Alaska suspends all Moda Health operations, state down to one insurer

ak moda conference

Commissioner Chris Hladick, Deputy Commissioner Fred Parady, and Division of Insurance Director Lori Wing-Heier discuss the state’s decision to serve Moda Health an Order of Impairment.

The Alaska Department of Commerce held a press conference today to confirm that it has issued an order of impairment to Moda Health which will prohibit the company from issuing new policies or renewing policies in the state. The action applies to all lines of business but will not impact Moda’s dental operations.

The Alaska Division of Insurance has taken these steps following Oregon’s supervisory order, made yesterday, which effectively halted Moda’s operations in that state. Chris Hladick explained the Alaska has taken action to protect its consumers in light of Moda’s “unraveling financial condition.”

Lori Wing-Heier, Director of the Division of Insurance, clarified for State of Reform that the order of supervision applies to all lines of business–“small group, large group, third party administration, individual on and off exchange.”

That leaves Premera as the only insurer in Alaska. Wing-Heier said that her agency has been in talks with leadership there about the transition of Moda’s claims. She also addressed questions of Premera’s financial solvency in light of shortfalls to risk corridor payments that are hitting insurers nationally. Heier revealed that Moda and Premera in 2015 were “paying out $1.11 for every dollar they were taking in” but that she is satisfied with Premera’s solvency.

“Premera has a deeper pocket book, and they have a larger book of business throughout the state of Alaska.
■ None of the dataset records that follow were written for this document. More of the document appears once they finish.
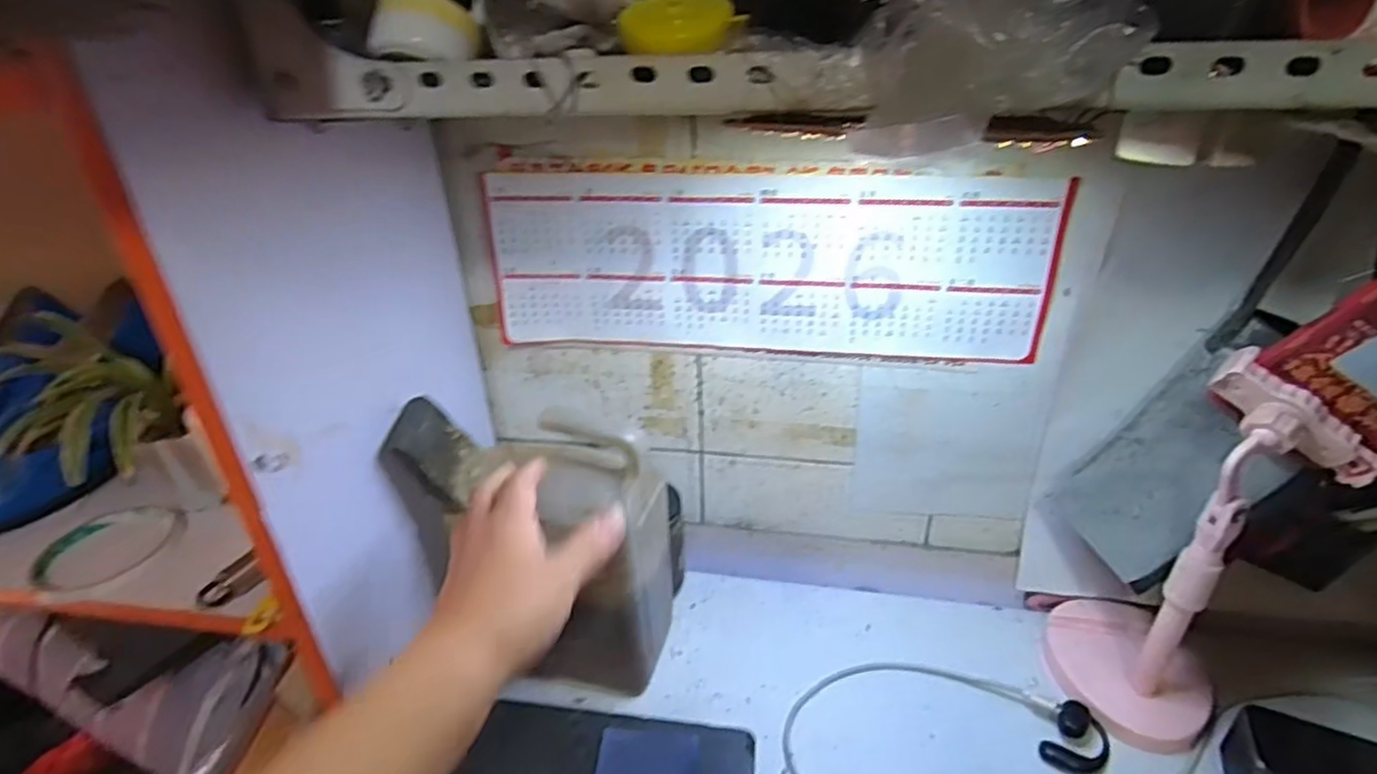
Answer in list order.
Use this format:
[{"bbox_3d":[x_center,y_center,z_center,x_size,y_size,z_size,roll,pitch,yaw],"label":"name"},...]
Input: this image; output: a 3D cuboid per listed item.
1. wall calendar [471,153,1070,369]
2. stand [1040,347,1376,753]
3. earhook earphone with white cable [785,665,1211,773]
[{"bbox_3d":[0.054,-0.094,0.525,0.416,0.148,0.007,4,32,9],"label":"wall calendar"},{"bbox_3d":[0.345,0.109,0.476,0.121,0.276,0.107,21,34,32],"label":"stand"},{"bbox_3d":[0.214,0.263,0.481,0.282,0.015,0.149,8,29,13],"label":"earhook earphone with white cable"}]

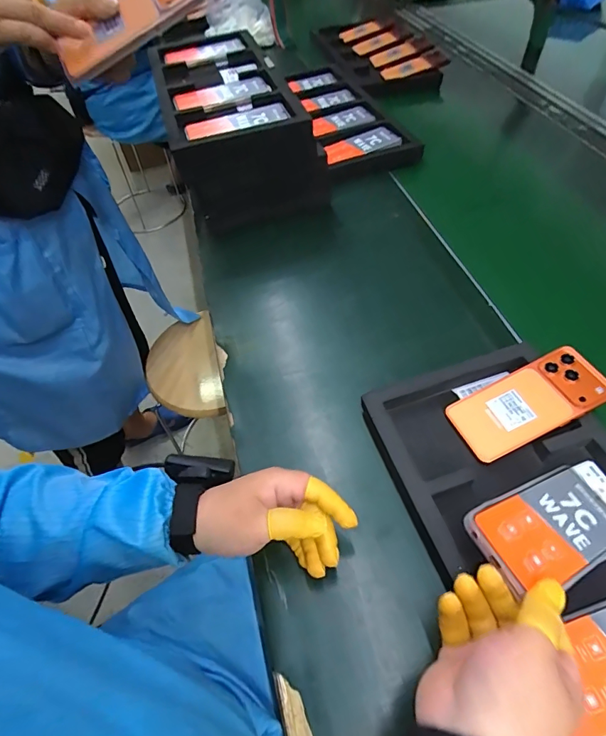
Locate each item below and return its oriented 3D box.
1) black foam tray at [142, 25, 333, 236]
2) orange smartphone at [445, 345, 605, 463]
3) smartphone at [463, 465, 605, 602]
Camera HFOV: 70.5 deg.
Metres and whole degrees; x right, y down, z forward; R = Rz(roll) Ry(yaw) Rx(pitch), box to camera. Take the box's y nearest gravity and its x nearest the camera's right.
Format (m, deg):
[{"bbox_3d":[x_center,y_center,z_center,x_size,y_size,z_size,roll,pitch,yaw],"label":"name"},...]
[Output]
[{"bbox_3d":[-0.129,-0.439,0.797,0.232,0.147,0.403,-18,54,-8],"label":"black foam tray"},{"bbox_3d":[0.245,0.037,0.467,0.162,0.007,0.075,-27,56,0],"label":"orange smartphone"},{"bbox_3d":[0.217,0.138,0.375,0.168,0.008,0.080,-7,49,-29],"label":"smartphone"}]

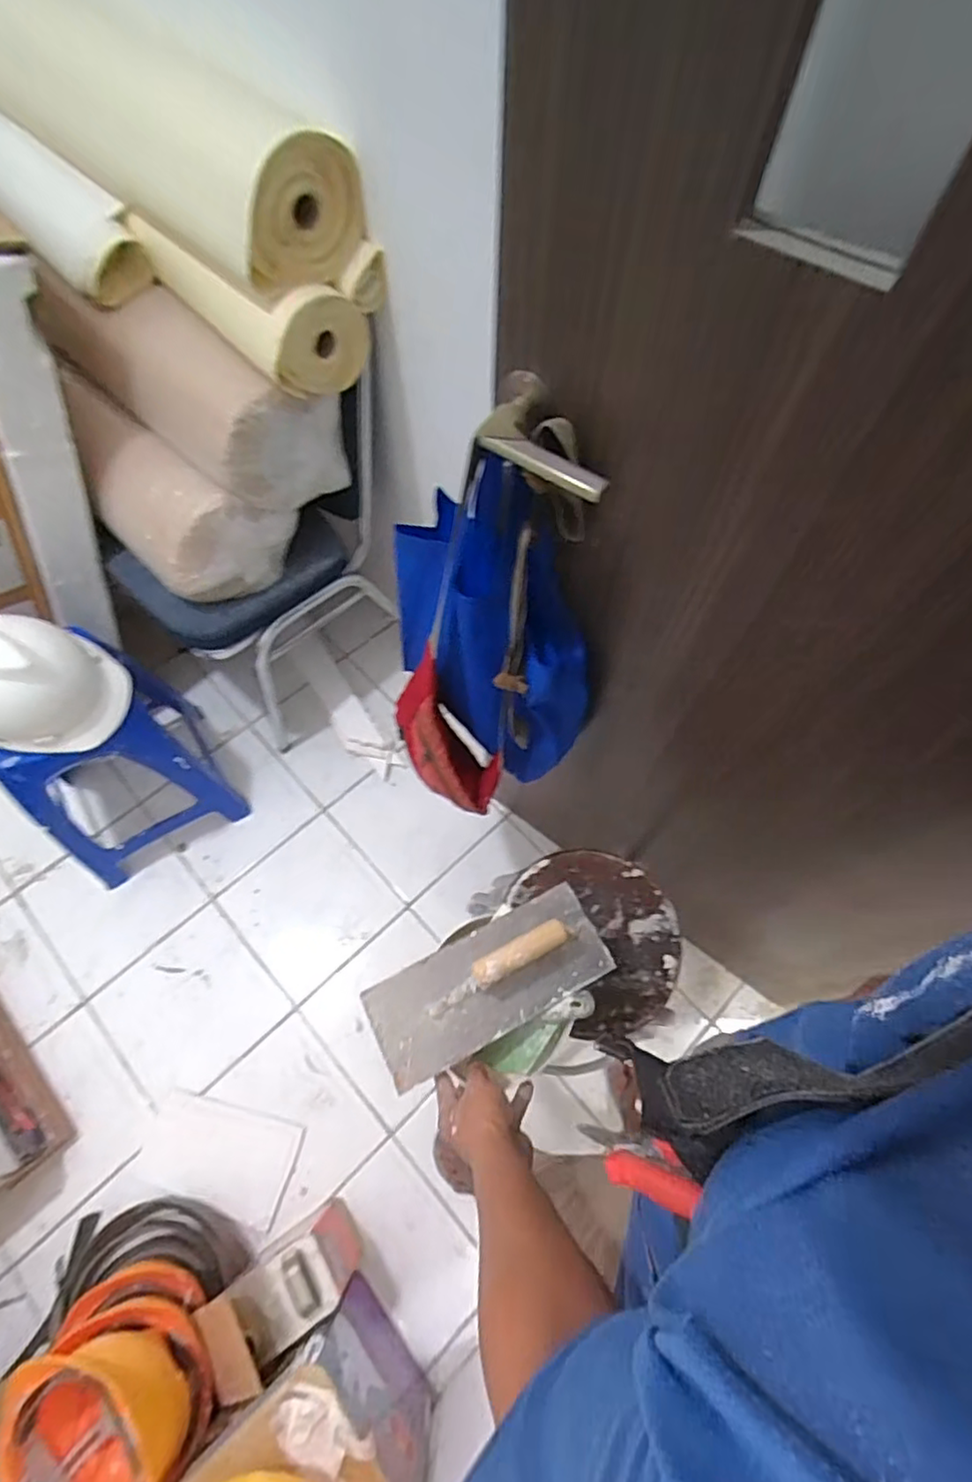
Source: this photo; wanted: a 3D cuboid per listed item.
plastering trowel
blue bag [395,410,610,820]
[{"bbox_3d":[0.005,0.249,0.666,0.254,0.069,0.106,-26,66,-11],"label":"plastering trowel"},{"bbox_3d":[0.002,-0.131,0.797,0.238,0.574,0.260,-3,62,-6],"label":"blue bag"}]

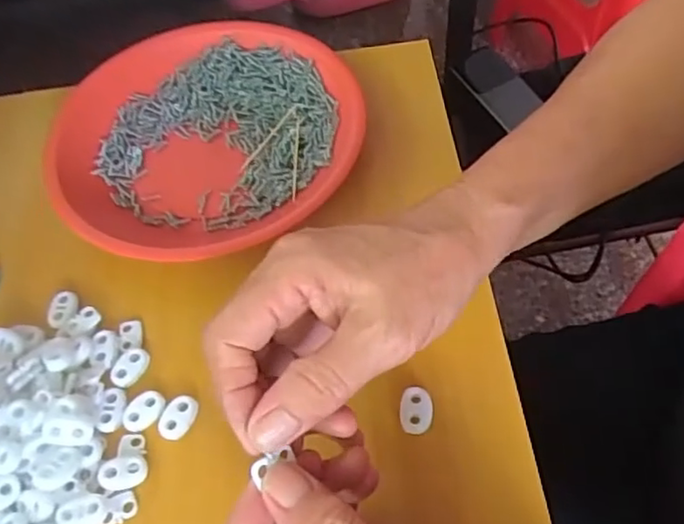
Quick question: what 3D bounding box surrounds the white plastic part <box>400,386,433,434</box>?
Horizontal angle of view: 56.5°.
[{"bbox_3d":[0.036,0.072,0.310,0.015,0.005,0.022,-1,57,5],"label":"white plastic part"}]

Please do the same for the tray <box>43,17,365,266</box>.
[{"bbox_3d":[-0.086,-0.082,0.408,0.192,0.027,0.187,-24,58,-10],"label":"tray"}]

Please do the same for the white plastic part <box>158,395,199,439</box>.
[{"bbox_3d":[-0.082,0.077,0.317,0.016,0.004,0.022,20,61,18],"label":"white plastic part"}]

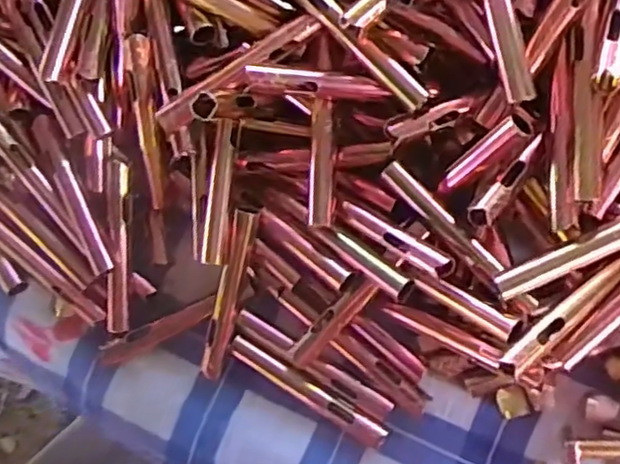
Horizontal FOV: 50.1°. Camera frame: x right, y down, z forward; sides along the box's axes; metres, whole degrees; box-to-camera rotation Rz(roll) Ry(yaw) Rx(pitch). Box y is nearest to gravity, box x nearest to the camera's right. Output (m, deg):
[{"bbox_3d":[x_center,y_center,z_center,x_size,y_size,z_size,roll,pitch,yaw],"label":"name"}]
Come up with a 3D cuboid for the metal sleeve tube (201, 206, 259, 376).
[{"bbox_3d":[-0.037,0.030,0.313,0.010,0.014,0.084,17,106,10],"label":"metal sleeve tube"}]

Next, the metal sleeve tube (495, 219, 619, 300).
[{"bbox_3d":[0.113,0.005,0.262,0.082,0.011,0.011,-25,79,8],"label":"metal sleeve tube"}]

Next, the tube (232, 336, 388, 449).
[{"bbox_3d":[-0.001,0.074,0.311,0.082,0.012,0.012,32,91,14],"label":"tube"}]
So in the longer term, they can absorb it. It doesn’t mean they will do it forever, nor are they willing to,” said Wing-Heier.

The Director met concerns of monopoly, stating that her department will provide the same standards to rate filings whether there is “one or ten.” However, she suggested that there will be additional scrutiny of Premera as it takes on Moda’s claims.

The state is working with CMS and the legislature on strategies to bring additional insurers to the market. The discussion might even include re-approaching Aetna, which withdrew last year and, by statute, cannot return to the individual market for five years.

“We will still have a conversation with Aetna. They’re still doing group business. They are part of a national merger right now, and if that were to go through [we would] see if they are interested in returning to the Alaska market at that time,” said Wing Heier.

This development may also spur legislative discussion of reinsurance policy at the state-level to support ongoing insurance operations.

“We know that there is an industry bill that is being presented,” said Wing-Heier. “But at this time we have not seen the actuarial study to support the bill or what the numbers would look like. I believe the actuarial study will be released next week, and we will have a better opinion on how that would work.”

State of Reform will continue to update on this issue as it develops.